Stored items
------------
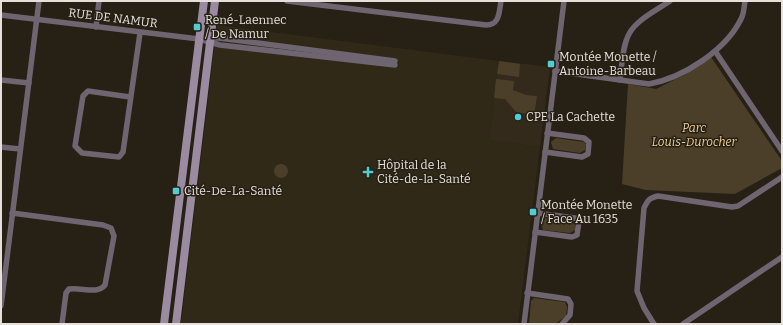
<svg xmlns="http://www.w3.org/2000/svg" width="783" height="325" viewBox="0 0 783 325" font-family="Bitter,serif">
  <style>
    .built { fill: #312918 }
    .education { fill: #342a1b }
    .green { fill: #4b3f29 }
    .lines { fill: none; stroke-linecap: round; stroke-linejoin: round }
    .street { stroke: #6e6571; stroke-width: 5.5 }
    .secondary { stroke: #9a8ba0; stroke-width: 8 }
    .poi-dot { fill: #51ccd3; stroke: #262015; stroke-width: 1.5 }
    .labels { text-anchor: middle; dominant-baseline: central; stroke-width: 3; stroke-linejoin: round; paint-order: stroke }
    .street-label { font-size: 12px; fill: #e5e1da; stroke: #262015 }
    .poi-label { font-size: 12px; fill: #e5e1da; stroke: #262015; text-anchor: start }
    .park-label { font-size: 12px; font-style: italic; fill: #eccd95; stroke: #262015 }
  </style>
  <rect width="100%" height="100%" fill="#262015"/>
  <path class="built" d="M217 25 499 61 489 140 540 147 518 324H181Z"/>
  <path class="education" d="M499 61 550 67 540 147 489 140Z"/>
  <g class="green">
    <path d="M711 57 782 161V168L735 194 646 190 622 184 628 84 656 89 684 75Z"/>
    <path d="M499 61 520 64 519 77 497 74Z"/>
    <path d="M496 79 514 81 513 90 526 95 537 96 534 115 516 112 505 99 494 98Z"/>
    <path d="M556 138 584 142 586 144 585 150 580 153 553 149 551 142Z"/>
    <circle cx="281" cy="171" r="7"/>
    <path d="M546 218 573 222 575 223V230L570 233 543 230 541 222Z"/>
    <path d="M534 298 565 302 567 307 566 316 555 324H529L531 301Z"/>
  </g>
  <g class="lines">
    <g class="street">
      <path d="M287 1 486 25C500 25 499 12 501 1"/>
      <path d="M1 15 199 39 220 45 395 65"/>
      <path d="M96 27 99 1"/>
      <path d="M208 38H219L395 61"/>
      <path d="M715 51 782 151"/>
      <path d="M555 71 649 84C683 78 726 50 741 19 744 14 744 7 745 1"/>
      <path d="M1 80 29 83"/>
      <path d="M620 80C622 66 622 47 629 34 636 20 657 10 670 1"/>
      <path d="M130 97 88 91 83 96 75 146 82 153 119 157 123 152 140 33"/>
      <path d="M1 147 20 149"/>
      <path d="M545 152 582 157 588 154 589 142 584 138 547 133"/>
      <path d="M12 213 103 225 111 228 114 236 105 285C97 295 82 287 69 289L66 293 62 324"/>
      <path d="M535 232 572 237 577 235 579 221 575 218 537 213"/>
      <path d="M527 293 568 299 571 304 570 315 562 324"/>
      <path d="M1 306 39 1"/>
      <path d="M524 324 564 1"/>
      <path d="M654 324 644 308 637 291 644 208C648 200 649 198 658 196L732 207 738 206 782 177"/>
      <path d="M683 324 782 257"/>
    </g>
    <g class="secondary">
      <path d="M164 324 204 1"/>
      <path d="M176 324 215 1"/>
    </g>
  </g>
  <g class="poi-dot">
    <rect x="193" y="23" width="8" height="8" rx="2"/>
    <rect x="547" y="60" width="8" height="8" rx="2"/>
    <circle cx="518" cy="117" r="4"/>
    <path d="M366 166h4v4h4v4h-4v4h-4v-4h-4v-4h4z"/>
    <rect x="172" y="187" width="8" height="8" rx="2"/>
    <rect x="529" y="208" width="8" height="8" rx="2"/>
  </g>
  <g class="labels">
    <g class="street-label">
      <text transform="translate(113 18) rotate(7)">RUE DE NAMUR</text>
    </g>
    <g class="poi-label">
      <text x="205" y="20">René-Laennec<tspan x="205" dy="14">/ De Namur</tspan></text>
      <text x="559" y="57">Montée Monette /<tspan x="559" dy="14">Antoine-Barbeau</tspan></text>
      <text x="526" y="117">CPE La Cachette</text>
      <text x="377" y="165">Hôpital de la<tspan x="377" dy="14">Cité-de-la-Santé</tspan></text>
      <text x="184" y="191">Cité-De-La-Santé</text>
      <text x="541" y="205">Montée Monette<tspan x="541" dy="14">/ Face Au 1635</tspan></text>
    </g>
    <g class="park-label">
      <text x="694" y="128">Parc<tspan x="694" dy="14">Louis-Durocher</tspan></text>
    </g>
  </g>
  <rect width="783" height="325" fill="none" stroke="#e5e1da" stroke-width="4"/>
</svg>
------------
Task details
Reproduce every record word for word. The copy must contain no pictures.

Output of the task
<svg xmlns="http://www.w3.org/2000/svg" width="783" height="325" viewBox="0 0 783 325" font-family="Bitter,serif">
  <style>
    .built { fill: #312918 }
    .education { fill: #342a1b }
    .green { fill: #4b3f29 }
    .lines { fill: none; stroke-linecap: round; stroke-linejoin: round }
    .street { stroke: #6e6571; stroke-width: 5.5 }
    .secondary { stroke: #9a8ba0; stroke-width: 8 }
    .poi-dot { fill: #51ccd3; stroke: #262015; stroke-width: 1.5 }
    .labels { text-anchor: middle; dominant-baseline: central; stroke-width: 3; stroke-linejoin: round; paint-order: stroke }
    .street-label { font-size: 12px; fill: #e5e1da; stroke: #262015 }
    .poi-label { font-size: 12px; fill: #e5e1da; stroke: #262015; text-anchor: start }
    .park-label { font-size: 12px; font-style: italic; fill: #eccd95; stroke: #262015 }
  </style>
  <rect width="100%" height="100%" fill="#262015"/>
  <path class="built" d="M217 25 499 61 489 140 540 147 518 324H181Z"/>
  <path class="education" d="M499 61 550 67 540 147 489 140Z"/>
  <g class="green">
    <path d="M711 57 782 161V168L735 194 646 190 622 184 628 84 656 89 684 75Z"/>
    <path d="M499 61 520 64 519 77 497 74Z"/>
    <path d="M496 79 514 81 513 90 526 95 537 96 534 115 516 112 505 99 494 98Z"/>
    <path d="M556 138 584 142 586 144 585 150 580 153 553 149 551 142Z"/>
    <circle cx="281" cy="171" r="7"/>
    <path d="M546 218 573 222 575 223V230L570 233 543 230 541 222Z"/>
    <path d="M534 298 565 302 567 307 566 316 555 324H529L531 301Z"/>
  </g>
  <g class="lines">
    <g class="street">
      <path d="M287 1 486 25C500 25 499 12 501 1"/>
      <path d="M1 15 199 39 220 45 395 65"/>
      <path d="M96 27 99 1"/>
      <path d="M208 38H219L395 61"/>
      <path d="M715 51 782 151"/>
      <path d="M555 71 649 84C683 78 726 50 741 19 744 14 744 7 745 1"/>
      <path d="M1 80 29 83"/>
      <path d="M620 80C622 66 622 47 629 34 636 20 657 10 670 1"/>
      <path d="M130 97 88 91 83 96 75 146 82 153 119 157 123 152 140 33"/>
      <path d="M1 147 20 149"/>
      <path d="M545 152 582 157 588 154 589 142 584 138 547 133"/>
      <path d="M12 213 103 225 111 228 114 236 105 285C97 295 82 287 69 289L66 293 62 324"/>
      <path d="M535 232 572 237 577 235 579 221 575 218 537 213"/>
      <path d="M527 293 568 299 571 304 570 315 562 324"/>
      <path d="M1 306 39 1"/>
      <path d="M524 324 564 1"/>
      <path d="M654 324 644 308 637 291 644 208C648 200 649 198 658 196L732 207 738 206 782 177"/>
      <path d="M683 324 782 257"/>
    </g>
    <g class="secondary">
      <path d="M164 324 204 1"/>
      <path d="M176 324 215 1"/>
    </g>
  </g>
  <g class="poi-dot">
    <rect x="193" y="23" width="8" height="8" rx="2"/>
    <rect x="547" y="60" width="8" height="8" rx="2"/>
    <circle cx="518" cy="117" r="4"/>
    <path d="M366 166h4v4h4v4h-4v4h-4v-4h-4v-4h4z"/>
    <rect x="172" y="187" width="8" height="8" rx="2"/>
    <rect x="529" y="208" width="8" height="8" rx="2"/>
  </g>
  <g class="labels">
    <g class="street-label">
      <text transform="translate(113 18) rotate(7)">RUE DE NAMUR</text>
    </g>
    <g class="poi-label">
      <text x="205" y="20">René-Laennec<tspan x="205" dy="14">/ De Namur</tspan></text>
      <text x="559" y="57">Montée Monette /<tspan x="559" dy="14">Antoine-Barbeau</tspan></text>
      <text x="526" y="117">CPE La Cachette</text>
      <text x="377" y="165">Hôpital de la<tspan x="377" dy="14">Cité-de-la-Santé</tspan></text>
      <text x="184" y="191">Cité-De-La-Santé</text>
      <text x="541" y="205">Montée Monette<tspan x="541" dy="14">/ Face Au 1635</tspan></text>
    </g>
    <g class="park-label">
      <text x="694" y="128">Parc<tspan x="694" dy="14">Louis-Durocher</tspan></text>
    </g>
  </g>
  <rect width="783" height="325" fill="none" stroke="#e5e1da" stroke-width="4"/>
</svg>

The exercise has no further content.